Quoted text:

════════

Monday, September 8, 2008

Amyotrophic Lateral Sclerosis (ALS) Series-Disabled Legend Lead Belly

Huddie William Ledbetter, was born in January, 1888 and died on 6 December, 1949 in New York City, New York, USA and was buried in the Shiloh Baptist Church cemetery in Mooringsport, 8 miles (13 km) west of Blanchard, Louisiana, in Caddo Parish.

Lead Belly was an American folk and blues musician, notable for his clear and forceful singing, his virtuosity on the 12 string guitar, and the rich songbook of folk standards he introduced.

Ledbetter is best known as Leadbelly or Lead Belly. Though many releases list him as "Leadbelly," he himself spelled it "Lead Belly." This is also the usage on his tombstone, as well as the Lead Belly Foundation.

Although he most commonly played the 12 string, he could also play the piano, mandolin, harmonica, violin, concertina, and accordion. In some of his recordings, such as in one of his versions of the folk ballad "John Hardy", he performs on the accordion instead of the guitar. In other recordings he just sings while clapping his hands or stomping his foot. The topics of Lead Belly's music covered a wide range of subjects, including gospel songs; blues songs about women, liquor and racism; and folk songs about cowboys, prison, work, sailors, cattle herding and dancing. Lead Belly also wrote songs concerning the newsmakers of the day, such as President Franklin Roosevelt, Adolf Hitler, Jean Harlow, the Scottsboro Boys, and Howard Hughes.

Lead Belly's date of birth is uncertain. Lead Belly was probably born in January 1888, although his gravestone gives his year of birth as 1889. The earliest year given for his birth has been 1885, although other sources stated either 1888 or 1889. According to the 1900 census, Hudy (the spelling given in the census) is 1 of 2 listed children (the other is his step-sister, Australia Carr), of Wes and Sallie (Brown) Ledbetter of Justice Precinct 2, Harrison County, Texas. Wesley and Sallie were legally born on wednesday 26 February, 1888, shortly after Lead Belly's likely date of birth, even though they had lived together as husband and wife for years. The 1900 census, differing from the usual census in that it lists the month and year of birth, rather than just the age, states the birth year of 'Hudy' Ledbetter to be 1888 and the month listed as January; Huddie's age is listed as 12. The census of 1910 and the census of 1930 confirm 1888 as the year of birth.

The day of his birth has also been debated. The most common date given is 20 January, but other sources suggest he was born on 21 or 29 January. The only document we have that Lead belly, himself, helped fill out is his World War II draft registration from 1942 where he gives his birth date as 23 January, 1889.

════════

Given entries:
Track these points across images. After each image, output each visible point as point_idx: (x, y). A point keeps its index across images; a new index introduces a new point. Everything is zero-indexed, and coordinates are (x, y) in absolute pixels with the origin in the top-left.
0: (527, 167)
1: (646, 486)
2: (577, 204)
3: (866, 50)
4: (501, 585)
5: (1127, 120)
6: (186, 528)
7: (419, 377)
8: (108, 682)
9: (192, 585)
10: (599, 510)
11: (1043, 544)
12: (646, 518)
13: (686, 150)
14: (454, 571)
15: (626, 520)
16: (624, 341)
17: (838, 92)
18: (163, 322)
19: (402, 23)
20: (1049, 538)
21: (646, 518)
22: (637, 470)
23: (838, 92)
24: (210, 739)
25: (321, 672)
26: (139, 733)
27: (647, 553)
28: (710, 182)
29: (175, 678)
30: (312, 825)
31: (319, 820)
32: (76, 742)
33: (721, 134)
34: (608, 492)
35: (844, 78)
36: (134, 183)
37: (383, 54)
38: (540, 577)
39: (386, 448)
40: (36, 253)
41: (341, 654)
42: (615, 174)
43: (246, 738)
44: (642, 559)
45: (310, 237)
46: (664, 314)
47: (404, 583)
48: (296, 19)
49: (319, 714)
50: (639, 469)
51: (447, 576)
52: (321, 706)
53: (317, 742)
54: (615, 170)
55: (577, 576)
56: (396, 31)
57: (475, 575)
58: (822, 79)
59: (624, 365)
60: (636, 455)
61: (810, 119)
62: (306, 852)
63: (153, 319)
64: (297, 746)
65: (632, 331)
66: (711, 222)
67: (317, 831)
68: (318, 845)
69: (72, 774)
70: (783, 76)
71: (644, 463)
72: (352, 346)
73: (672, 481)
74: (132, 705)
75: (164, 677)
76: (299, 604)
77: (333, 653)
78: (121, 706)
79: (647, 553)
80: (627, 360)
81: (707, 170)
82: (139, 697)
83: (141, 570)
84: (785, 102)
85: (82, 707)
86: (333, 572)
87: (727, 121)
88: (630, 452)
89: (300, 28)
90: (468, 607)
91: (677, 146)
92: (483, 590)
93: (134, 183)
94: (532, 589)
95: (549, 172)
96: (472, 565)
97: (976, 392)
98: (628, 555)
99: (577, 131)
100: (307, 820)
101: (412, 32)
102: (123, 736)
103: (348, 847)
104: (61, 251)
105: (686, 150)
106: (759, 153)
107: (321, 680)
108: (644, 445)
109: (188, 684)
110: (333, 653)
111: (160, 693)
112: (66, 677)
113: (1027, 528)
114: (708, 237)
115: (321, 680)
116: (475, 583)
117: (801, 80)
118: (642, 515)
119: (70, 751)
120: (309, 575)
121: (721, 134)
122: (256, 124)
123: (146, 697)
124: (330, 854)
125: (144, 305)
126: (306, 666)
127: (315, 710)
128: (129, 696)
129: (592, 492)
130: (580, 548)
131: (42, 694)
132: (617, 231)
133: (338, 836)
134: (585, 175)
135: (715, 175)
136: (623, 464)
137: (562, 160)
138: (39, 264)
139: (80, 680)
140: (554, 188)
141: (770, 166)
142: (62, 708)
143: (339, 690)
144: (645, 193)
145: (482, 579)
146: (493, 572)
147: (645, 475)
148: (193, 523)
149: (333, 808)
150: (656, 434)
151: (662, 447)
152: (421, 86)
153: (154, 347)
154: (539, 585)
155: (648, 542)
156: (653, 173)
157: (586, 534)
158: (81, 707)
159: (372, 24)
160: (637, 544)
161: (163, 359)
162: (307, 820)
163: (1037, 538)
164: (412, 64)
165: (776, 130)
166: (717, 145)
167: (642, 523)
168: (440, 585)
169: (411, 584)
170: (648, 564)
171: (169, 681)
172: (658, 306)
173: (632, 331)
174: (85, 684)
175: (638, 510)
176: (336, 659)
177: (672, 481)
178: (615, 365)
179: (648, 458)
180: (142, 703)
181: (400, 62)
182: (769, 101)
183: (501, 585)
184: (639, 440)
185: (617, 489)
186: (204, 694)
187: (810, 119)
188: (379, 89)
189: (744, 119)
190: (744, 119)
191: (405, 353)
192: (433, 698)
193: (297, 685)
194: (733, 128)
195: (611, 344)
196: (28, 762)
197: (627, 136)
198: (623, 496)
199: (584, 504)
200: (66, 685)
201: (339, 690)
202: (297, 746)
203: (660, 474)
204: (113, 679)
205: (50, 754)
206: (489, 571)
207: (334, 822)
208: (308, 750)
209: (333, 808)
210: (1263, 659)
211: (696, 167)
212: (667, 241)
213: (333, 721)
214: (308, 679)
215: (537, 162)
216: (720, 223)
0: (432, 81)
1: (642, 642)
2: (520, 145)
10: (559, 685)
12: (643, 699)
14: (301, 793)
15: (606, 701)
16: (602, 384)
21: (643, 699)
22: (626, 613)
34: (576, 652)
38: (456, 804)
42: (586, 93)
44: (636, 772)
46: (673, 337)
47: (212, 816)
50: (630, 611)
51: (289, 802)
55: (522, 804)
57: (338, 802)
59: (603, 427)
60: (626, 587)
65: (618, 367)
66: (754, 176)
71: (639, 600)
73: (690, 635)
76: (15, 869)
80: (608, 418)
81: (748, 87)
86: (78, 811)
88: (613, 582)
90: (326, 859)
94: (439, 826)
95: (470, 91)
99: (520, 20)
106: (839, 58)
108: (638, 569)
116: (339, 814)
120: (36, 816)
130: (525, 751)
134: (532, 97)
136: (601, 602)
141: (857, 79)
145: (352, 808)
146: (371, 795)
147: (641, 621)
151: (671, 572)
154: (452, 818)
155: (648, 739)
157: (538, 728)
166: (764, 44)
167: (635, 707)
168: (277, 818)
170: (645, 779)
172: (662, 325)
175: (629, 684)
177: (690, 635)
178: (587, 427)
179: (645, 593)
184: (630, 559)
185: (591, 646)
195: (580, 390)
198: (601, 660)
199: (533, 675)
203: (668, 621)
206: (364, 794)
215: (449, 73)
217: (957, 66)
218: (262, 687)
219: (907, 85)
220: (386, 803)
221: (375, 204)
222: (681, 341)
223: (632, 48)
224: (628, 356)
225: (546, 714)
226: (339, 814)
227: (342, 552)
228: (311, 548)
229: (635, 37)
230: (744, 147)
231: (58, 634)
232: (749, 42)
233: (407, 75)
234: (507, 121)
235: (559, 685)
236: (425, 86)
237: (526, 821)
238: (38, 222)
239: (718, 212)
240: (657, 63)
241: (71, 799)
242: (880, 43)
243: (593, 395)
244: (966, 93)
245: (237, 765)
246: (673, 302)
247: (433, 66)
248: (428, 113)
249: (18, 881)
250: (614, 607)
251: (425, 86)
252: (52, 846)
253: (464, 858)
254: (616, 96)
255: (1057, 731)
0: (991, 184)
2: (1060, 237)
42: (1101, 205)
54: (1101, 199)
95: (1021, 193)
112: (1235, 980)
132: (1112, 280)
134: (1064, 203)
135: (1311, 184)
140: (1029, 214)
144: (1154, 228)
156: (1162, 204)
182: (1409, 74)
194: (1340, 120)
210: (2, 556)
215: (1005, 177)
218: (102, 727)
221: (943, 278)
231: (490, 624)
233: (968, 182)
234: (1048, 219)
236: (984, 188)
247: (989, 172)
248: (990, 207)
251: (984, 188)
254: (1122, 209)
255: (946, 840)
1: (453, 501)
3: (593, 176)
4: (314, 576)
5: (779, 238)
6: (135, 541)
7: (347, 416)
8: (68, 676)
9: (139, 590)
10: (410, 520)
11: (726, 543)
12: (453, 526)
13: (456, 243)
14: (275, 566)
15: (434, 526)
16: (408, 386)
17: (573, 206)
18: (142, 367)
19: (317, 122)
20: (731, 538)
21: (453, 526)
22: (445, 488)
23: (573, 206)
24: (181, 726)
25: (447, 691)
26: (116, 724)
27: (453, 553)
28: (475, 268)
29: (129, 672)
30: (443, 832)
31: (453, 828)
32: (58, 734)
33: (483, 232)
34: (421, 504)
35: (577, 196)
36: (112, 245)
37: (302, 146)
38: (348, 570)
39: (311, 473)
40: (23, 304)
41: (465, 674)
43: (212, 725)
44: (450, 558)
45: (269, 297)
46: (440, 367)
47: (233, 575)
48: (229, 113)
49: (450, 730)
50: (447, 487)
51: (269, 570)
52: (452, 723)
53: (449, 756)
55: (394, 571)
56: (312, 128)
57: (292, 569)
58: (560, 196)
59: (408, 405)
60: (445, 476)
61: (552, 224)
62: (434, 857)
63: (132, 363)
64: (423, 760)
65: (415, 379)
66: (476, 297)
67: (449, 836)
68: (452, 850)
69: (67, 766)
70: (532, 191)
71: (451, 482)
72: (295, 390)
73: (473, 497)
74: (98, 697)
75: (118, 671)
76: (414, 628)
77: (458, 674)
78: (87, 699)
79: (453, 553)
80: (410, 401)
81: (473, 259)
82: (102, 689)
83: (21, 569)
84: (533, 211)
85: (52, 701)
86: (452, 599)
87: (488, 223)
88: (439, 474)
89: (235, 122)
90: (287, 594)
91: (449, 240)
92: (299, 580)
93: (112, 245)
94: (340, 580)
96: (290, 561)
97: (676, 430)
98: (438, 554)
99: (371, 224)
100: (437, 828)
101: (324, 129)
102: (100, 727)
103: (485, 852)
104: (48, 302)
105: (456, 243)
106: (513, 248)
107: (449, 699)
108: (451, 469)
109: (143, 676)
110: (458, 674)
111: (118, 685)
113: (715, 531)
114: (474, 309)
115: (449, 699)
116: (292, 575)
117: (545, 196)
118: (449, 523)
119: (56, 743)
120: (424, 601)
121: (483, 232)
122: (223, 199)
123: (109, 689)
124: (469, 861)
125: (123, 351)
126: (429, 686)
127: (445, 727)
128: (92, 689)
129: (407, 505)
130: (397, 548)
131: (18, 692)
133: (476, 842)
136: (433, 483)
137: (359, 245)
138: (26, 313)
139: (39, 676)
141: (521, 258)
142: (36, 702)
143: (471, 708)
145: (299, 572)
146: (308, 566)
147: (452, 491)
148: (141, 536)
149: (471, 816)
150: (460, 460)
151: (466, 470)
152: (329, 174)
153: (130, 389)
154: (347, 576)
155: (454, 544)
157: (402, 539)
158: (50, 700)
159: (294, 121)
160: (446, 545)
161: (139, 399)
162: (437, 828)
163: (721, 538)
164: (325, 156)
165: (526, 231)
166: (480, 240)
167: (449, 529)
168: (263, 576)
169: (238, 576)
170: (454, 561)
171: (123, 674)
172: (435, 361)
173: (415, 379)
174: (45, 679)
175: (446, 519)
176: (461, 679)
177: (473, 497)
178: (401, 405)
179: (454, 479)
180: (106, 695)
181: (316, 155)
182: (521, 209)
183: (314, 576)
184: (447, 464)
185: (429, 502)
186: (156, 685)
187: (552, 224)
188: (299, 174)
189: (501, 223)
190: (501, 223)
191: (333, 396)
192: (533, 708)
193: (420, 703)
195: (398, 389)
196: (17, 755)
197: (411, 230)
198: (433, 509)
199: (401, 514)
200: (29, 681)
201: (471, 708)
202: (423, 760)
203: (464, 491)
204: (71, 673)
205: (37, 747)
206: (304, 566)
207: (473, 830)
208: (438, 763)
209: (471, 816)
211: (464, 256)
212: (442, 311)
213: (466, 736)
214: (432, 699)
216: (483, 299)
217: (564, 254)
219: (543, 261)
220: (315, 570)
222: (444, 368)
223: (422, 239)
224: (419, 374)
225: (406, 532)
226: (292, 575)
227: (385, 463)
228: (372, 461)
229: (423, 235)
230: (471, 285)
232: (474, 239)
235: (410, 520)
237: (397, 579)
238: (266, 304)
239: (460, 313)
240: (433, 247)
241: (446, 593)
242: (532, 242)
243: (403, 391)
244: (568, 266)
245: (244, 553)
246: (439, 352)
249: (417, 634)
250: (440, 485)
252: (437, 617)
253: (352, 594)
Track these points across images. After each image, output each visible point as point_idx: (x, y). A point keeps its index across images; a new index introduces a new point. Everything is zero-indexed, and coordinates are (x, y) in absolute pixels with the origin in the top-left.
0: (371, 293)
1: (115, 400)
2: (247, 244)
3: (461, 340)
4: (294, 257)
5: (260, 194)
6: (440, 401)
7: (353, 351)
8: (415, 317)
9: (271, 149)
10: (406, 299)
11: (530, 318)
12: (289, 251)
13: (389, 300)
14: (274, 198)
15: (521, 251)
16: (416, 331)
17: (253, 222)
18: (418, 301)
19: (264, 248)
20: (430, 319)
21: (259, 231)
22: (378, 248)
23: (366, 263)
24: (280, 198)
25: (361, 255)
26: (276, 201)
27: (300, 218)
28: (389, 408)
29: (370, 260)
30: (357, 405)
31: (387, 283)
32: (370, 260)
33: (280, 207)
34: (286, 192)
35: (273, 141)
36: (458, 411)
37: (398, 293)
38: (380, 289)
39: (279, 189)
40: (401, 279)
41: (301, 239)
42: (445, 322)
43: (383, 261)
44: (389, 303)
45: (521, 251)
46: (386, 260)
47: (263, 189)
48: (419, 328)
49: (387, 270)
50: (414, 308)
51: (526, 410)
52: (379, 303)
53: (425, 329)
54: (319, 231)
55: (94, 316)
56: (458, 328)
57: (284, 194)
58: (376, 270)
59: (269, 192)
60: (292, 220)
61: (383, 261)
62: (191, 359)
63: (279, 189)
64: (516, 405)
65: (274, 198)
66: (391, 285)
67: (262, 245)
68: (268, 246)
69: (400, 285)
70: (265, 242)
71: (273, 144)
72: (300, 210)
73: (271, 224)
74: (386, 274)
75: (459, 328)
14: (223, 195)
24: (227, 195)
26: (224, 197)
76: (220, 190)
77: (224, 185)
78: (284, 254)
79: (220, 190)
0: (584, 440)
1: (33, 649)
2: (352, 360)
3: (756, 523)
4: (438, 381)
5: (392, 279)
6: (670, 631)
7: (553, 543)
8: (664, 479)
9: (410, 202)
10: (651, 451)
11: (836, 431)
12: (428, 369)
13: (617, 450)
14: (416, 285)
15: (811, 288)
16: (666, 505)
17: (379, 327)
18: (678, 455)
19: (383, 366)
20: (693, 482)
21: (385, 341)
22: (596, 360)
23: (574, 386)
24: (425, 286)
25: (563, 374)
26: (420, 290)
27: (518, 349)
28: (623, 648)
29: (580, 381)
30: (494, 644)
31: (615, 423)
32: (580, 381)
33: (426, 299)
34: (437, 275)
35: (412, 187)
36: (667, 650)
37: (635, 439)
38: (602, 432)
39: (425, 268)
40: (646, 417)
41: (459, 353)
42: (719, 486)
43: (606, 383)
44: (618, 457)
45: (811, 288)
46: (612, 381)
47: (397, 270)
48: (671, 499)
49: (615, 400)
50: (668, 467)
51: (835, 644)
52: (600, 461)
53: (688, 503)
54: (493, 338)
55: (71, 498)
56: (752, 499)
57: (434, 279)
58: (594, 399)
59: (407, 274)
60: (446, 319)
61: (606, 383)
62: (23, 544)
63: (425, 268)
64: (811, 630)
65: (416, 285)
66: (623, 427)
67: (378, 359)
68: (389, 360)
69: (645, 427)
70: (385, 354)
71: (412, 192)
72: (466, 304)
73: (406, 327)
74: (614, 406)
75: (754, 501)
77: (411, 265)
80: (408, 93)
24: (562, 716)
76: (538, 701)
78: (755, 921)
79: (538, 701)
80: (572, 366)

════════

Exercise prompt: Reproduce, word for word, the stretch of the Lead Belly post from "Monday, September 8, 2008" through "Lead Belly Foundation.".

Exercise response:
Monday, September 8, 2008

Amyotrophic Lateral Sclerosis (ALS) Series-Disabled Legend Lead Belly

Huddie William Ledbetter, was born in January, 1888 and died on 6 December, 1949 in New York City, New York, USA and was buried in the Shiloh Baptist Church cemetery in Mooringsport, 8 miles (13 km) west of Blanchard, Louisiana, in Caddo Parish.

Lead Belly was an American folk and blues musician, notable for his clear and forceful singing, his virtuosity on the 12 string guitar, and the rich songbook of folk standards he introduced.

Ledbetter is best known as Leadbelly or Lead Belly. Though many releases list him as "Leadbelly," he himself spelled it "Lead Belly." This is also the usage on his tombstone, as well as the Lead Belly Foundation.